**ABOUT THIS TASK**:
Convert the data below into a JSON array of strings, one string per line, in the original order and with blank lines omitted.
━━━━━━
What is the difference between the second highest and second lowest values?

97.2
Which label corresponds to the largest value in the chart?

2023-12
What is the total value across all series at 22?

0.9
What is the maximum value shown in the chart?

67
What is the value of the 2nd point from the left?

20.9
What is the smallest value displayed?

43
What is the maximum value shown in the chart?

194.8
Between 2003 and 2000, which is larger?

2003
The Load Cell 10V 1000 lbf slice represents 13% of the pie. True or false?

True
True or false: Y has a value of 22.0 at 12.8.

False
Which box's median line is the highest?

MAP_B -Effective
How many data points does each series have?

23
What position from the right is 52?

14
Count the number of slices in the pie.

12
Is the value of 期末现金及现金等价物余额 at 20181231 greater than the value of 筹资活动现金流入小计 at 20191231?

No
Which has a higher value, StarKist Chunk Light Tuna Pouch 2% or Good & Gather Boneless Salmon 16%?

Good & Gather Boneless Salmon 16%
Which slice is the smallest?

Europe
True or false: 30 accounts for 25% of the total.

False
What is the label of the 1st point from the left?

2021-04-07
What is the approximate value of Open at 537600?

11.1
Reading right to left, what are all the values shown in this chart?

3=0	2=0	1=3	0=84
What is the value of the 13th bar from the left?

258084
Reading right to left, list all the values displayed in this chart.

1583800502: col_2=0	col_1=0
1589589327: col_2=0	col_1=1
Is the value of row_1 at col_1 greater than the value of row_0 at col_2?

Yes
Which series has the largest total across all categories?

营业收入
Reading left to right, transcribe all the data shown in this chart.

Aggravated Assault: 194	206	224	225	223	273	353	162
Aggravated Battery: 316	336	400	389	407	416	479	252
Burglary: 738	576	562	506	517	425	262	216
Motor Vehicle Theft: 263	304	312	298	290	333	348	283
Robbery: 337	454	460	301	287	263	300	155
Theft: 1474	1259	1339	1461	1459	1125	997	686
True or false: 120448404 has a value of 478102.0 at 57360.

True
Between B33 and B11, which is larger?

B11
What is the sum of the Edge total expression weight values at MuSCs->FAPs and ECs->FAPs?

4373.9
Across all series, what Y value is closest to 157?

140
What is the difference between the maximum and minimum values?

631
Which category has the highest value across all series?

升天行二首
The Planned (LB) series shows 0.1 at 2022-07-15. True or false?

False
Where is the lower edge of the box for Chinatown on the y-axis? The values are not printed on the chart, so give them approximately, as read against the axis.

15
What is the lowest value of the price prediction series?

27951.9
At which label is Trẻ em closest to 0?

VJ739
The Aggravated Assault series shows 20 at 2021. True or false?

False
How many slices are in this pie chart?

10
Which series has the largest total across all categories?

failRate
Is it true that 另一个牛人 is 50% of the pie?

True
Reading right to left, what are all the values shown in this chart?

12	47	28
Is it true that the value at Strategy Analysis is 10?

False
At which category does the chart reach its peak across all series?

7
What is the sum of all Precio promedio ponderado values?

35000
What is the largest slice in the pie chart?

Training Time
━━━━━━
**TASK SOLUTION**:
[
  "What is the difference between the second highest and second lowest values?",
  "97.2",
  "Which label corresponds to the largest value in the chart?",
  "2023-12",
  "What is the total value across all series at 22?",
  "0.9",
  "What is the maximum value shown in the chart?",
  "67",
  "What is the value of the 2nd point from the left?",
  "20.9",
  "What is the smallest value displayed?",
  "43",
  "What is the maximum value shown in the chart?",
  "194.8",
  "Between 2003 and 2000, which is larger?",
  "2003",
  "The Load Cell 10V 1000 lbf slice represents 13% of the pie. True or false?",
  "True",
  "True or false: Y has a value of 22.0 at 12.8.",
  "False",
  "Which box's median line is the highest?",
  "MAP_B -Effective",
  "How many data points does each series have?",
  "23",
  "What position from the right is 52?",
  "14",
  "Count the number of slices in the pie.",
  "12",
  "Is the value of 期末现金及现金等价物余额 at 20181231 greater than the value of 筹资活动现金流入小计 at 20191231?",
  "No",
  "Which has a higher value, StarKist Chunk Light Tuna Pouch 2% or Good & Gather Boneless Salmon 16%?",
  "Good & Gather Boneless Salmon 16%",
  "Which slice is the smallest?",
  "Europe",
  "True or false: 30 accounts for 25% of the total.",
  "False",
  "What is the label of the 1st point from the left?",
  "2021-04-07",
  "What is the approximate value of Open at 537600?",
  "11.1",
  "Reading right to left, what are all the values shown in this chart?",
  "3=0\t2=0\t1=3\t0=84",
  "What is the value of the 13th bar from the left?",
  "258084",
  "Reading right to left, list all the values displayed in this chart.",
  "1583800502: col_2=0\tcol_1=0",
  "1589589327: col_2=0\tcol_1=1",
  "Is the value of row_1 at col_1 greater than the value of row_0 at col_2?",
  "Yes",
  "Which series has the largest total across all categories?",
  "营业收入",
  "Reading left to right, transcribe all the data shown in this chart.",
  "Aggravated Assault: 194\t206\t224\t225\t223\t273\t353\t162",
  "Aggravated Battery: 316\t336\t400\t389\t407\t416\t479\t252",
  "Burglary: 738\t576\t562\t506\t517\t425\t262\t216",
  "Motor Vehicle Theft: 263\t304\t312\t298\t290\t333\t348\t283",
  "Robbery: 337\t454\t460\t301\t287\t263\t300\t155",
  "Theft: 1474\t1259\t1339\t1461\t1459\t1125\t997\t686",
  "True or false: 120448404 has a value of 478102.0 at 57360.",
  "True",
  "Between B33 and B11, which is larger?",
  "B11",
  "What is the sum of the Edge total expression weight values at MuSCs->FAPs and ECs->FAPs?",
  "4373.9",
  "Across all series, what Y value is closest to 157?",
  "140",
  "What is the difference between the maximum and minimum values?",
  "631",
  "Which category has the highest value across all series?",
  "升天行二首",
  "The Planned (LB) series shows 0.1 at 2022-07-15. True or false?",
  "False",
  "Where is the lower edge of the box for Chinatown on the y-axis? The values are not printed on the chart, so give them approximately, as read against the axis.",
  "15",
  "What is the lowest value of the price prediction series?",
  "27951.9",
  "At which label is Trẻ em closest to 0?",
  "VJ739",
  "The Aggravated Assault series shows 20 at 2021. True or false?",
  "False",
  "How many slices are in this pie chart?",
  "10",
  "Which series has the largest total across all categories?",
  "failRate",
  "Is it true that 另一个牛人 is 50% of the pie?",
  "True",
  "Reading right to left, what are all the values shown in this chart?",
  "12\t47\t28",
  "Is it true that the value at Strategy Analysis is 10?",
  "False",
  "At which category does the chart reach its peak across all series?",
  "7",
  "What is the sum of all Precio promedio ponderado values?",
  "35000",
  "What is the largest slice in the pie chart?",
  "Training Time"
]